First of all, modern sharded designs use randomly sampled committees, so one cannot easily dominate even one committee enough to produce a fake block unless one has a large portion (perhaps >1/3) of the entire validator set of the chain. Second, there are better strategies to handling data availability than fishermen: data availability proofs. In a scheme using data availability proofs, if a block is unavailable, then clients’ data availability checks will fail and clients will see that block as unavailable. If the block is invalid, then even a single fraud proof will convince them of this fact for an entire block. An
O(1)-sized fraud proof can convince a client of the invalidity of an
O(C)-sized block, and so
O(C) data suffices to convince a client of the invalidity of
O(C^2) data (this is in the worst case where the client is dealing with N sister blocks all with the same parent of which only one is valid; in more likely cases, one single fraud proof suffices to prove invalidity of an entire invalid chain). Hence, sharded systems are theoretically less vulnerable to being overwhelmed by denial-of-service attacks than Plasma chains.

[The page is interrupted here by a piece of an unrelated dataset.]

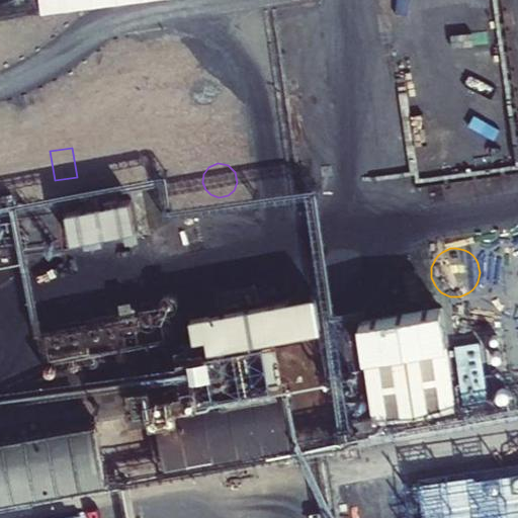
[(314,301),(188,324),(192,347),(204,344),(206,356),(234,352),(320,337),(314,301)]
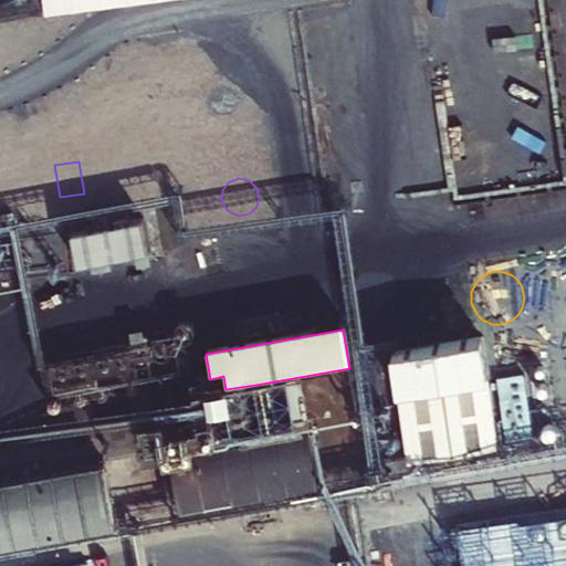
[(481,337),(389,350),(405,461),(498,448),(481,337)]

Second, sharded chains provide stronger guarantees in the face of large and majority attackers (with more than 1/3 or even 1/2 of the validator set). A Plasma chain can always be successfully attacked by a 51% attack on the main chain that censors exits; a sharded chain cannot. This is because data availability proofs and fraud proofs happen inside the client, rather than inside the chain, so they cannot be censored by 51% attacks. Third, the defenses provided by sharded chains are easier to generalize; Plasma’s model of exits requires state to be separated into discrete pieces each of which is in the interest of any single actor to maintain, whereas sharded chains relying on data availability proofs, fraud proofs, fishermen and random sampling are theoretically universal.

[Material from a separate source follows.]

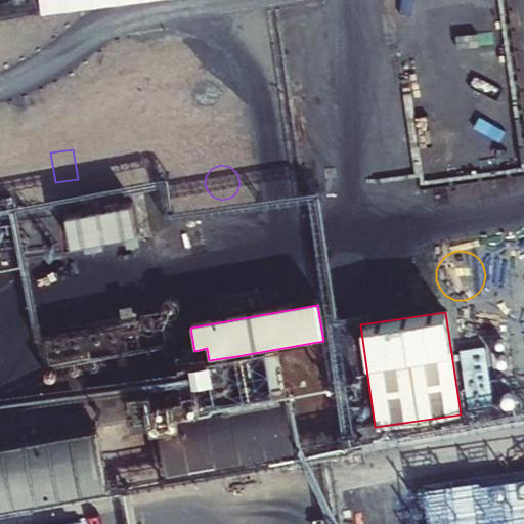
[(248,399),(129,420),(139,477),(293,449),(282,394),(248,399)]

So there really is a large difference between validity and availability guarantees that are provided at layer 2, which are limited and more complex as they require explicit reasoning about incentives and which party has an interest in which pieces of state, and guarantees that are provided by a layer 1 system that is committed to fully satisfying them.
But Plasma chains also have large advantages too. First, they can be iterated and new designs can be implemented more quickly, as each Plasma chain can be deployed separately without coordinating the rest of the ecosystem. Second, sharding is inherently more fragile, as it attempts to guarantee absolute and total availability and validity of some quantity of data, and this quantity must be set in the protocol; too little, and the system has less scalability than it could have had, too much, and the entire system risks breaking. The maximum safe level of scalability also depends on the number of users of the system, which is an unpredictable variable. Plasma chains, on the other hand, allow different users to make different tradeoffs in this regard, and allow users to adjust more flexibly to changes in circumstances.

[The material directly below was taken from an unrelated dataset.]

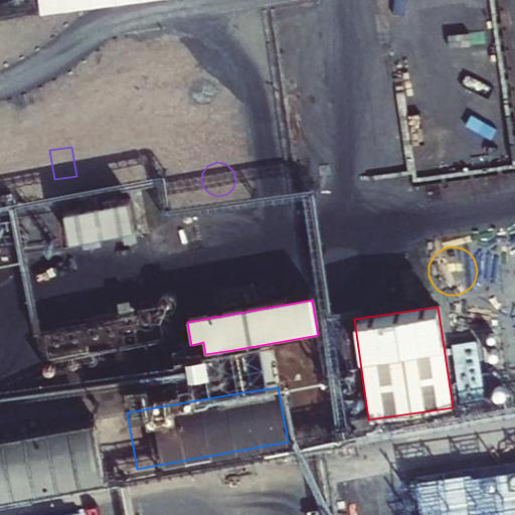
[(96,419),(0,436),(0,494),(107,475),(96,419)]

Single-operator Plasma chains can also be used to offer more privacy than sharded systems, where all data is public. Even where privacy is not desired, they are potentially more efficient, because the total data availability requirement of sharded systems requires a large extra level of redundancy as a safety margin. In Plasma systems, on the other hand, data requirements for each piece of data can be minimized, to the point where in the long term each individual piece of data may only need to be replicated a few times, rather than a thousand times as is the case in sharded systems.
Hence, in the long term, a hybrid system where a sharded base layer exists, and Plasma chains exist on top of it to provide further scalability, seems like the most likely approach, more able to serve different groups’ of users need than sole reliance on one strategy or the other. And it is unfortunately not the case that at a sufficient level of advancement Plasma and sharding collapse into the same design; the two are in some key ways irreducibly different (eg. the data availability checks made by clients in sharded systems cannot be moved to the main chain in Plasma because these checks only work if they are done subjectively and based on private information). But both scalability solutions (as well as state channels!) have a bright future ahead of them.